Inclusion of the 2 most recently reported sequences of EBV genomes, Akata and Mutu, in our analysis of genomic sequence variations reveals the significant geographical distribution factor in addition to the factors of disease or tissue association. K4413-Mi EBV and K4123-Mi EBV are clearly more closely related to B95-8 strain and WT-EBV and more different from GD1, GD2 and HKNPC1 EBVs associated with NPC in the East Asia and Akata-EBV strain from a Japanese case of Burkitt’s lymphoma. They are clearly most different from the EBV of Western Africa case of Burkitt’s lymphoma. However, it is interesting to find that Mutu, EBV strain from a Kenya case of Burkitt’s lymphoma in the East Africa is more closely related to K4413-Mi EBV, K4123-Mi EBV, B95-8 and WT-EBV found in the North America (Figure 3A).
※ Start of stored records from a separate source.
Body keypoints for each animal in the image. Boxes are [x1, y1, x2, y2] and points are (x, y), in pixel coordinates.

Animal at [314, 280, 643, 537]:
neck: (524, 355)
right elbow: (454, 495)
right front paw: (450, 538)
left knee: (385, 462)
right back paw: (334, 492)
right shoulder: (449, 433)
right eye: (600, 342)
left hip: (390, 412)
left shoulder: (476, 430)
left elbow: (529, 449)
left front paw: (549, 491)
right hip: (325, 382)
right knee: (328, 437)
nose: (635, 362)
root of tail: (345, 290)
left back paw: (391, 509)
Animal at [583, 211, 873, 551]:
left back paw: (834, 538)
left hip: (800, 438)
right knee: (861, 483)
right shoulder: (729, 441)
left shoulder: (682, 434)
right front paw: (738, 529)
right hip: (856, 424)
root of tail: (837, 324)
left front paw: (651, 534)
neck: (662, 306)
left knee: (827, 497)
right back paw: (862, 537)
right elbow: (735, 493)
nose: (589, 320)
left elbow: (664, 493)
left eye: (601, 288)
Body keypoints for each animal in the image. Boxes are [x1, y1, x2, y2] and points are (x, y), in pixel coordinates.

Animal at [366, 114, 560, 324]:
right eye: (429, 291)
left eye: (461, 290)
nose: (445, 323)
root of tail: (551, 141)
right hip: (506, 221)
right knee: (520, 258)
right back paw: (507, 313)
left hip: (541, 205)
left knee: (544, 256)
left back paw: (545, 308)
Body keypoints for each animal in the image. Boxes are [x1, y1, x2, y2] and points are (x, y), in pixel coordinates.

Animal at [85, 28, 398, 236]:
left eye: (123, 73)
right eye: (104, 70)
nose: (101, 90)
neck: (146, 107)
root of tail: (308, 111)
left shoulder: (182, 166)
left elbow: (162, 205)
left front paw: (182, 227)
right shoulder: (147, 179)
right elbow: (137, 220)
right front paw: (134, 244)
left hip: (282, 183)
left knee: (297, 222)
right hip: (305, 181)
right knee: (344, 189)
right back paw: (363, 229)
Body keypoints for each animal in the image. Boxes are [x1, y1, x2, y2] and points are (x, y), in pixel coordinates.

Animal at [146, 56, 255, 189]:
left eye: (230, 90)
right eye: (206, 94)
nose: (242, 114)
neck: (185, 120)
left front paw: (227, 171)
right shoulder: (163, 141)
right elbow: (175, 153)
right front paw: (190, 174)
More genome sequencing data of EBVs from different geographic regions in the world in the future could provide important information of the history or the route of EBV dissemination as well as its evolution. In this study, the geographical distribution factor in sequence variations among these EBVs can similarly be observed from the alignments of translated amino acid sequences of LMP1 and EBNA-1 genes among these EBVs of different origins (Figures 3B, C).
It may also be important to note that there were 10 heterogeneous SNPs found in the K4413-Mi EBV genome. There was also 1 heterogeneous SNPs found in the K4123-Mi EBV genome. The finding would suggest that there could be more than two EBV variants or quasi species within the K4413-Mi cell and K4123-Mi cell.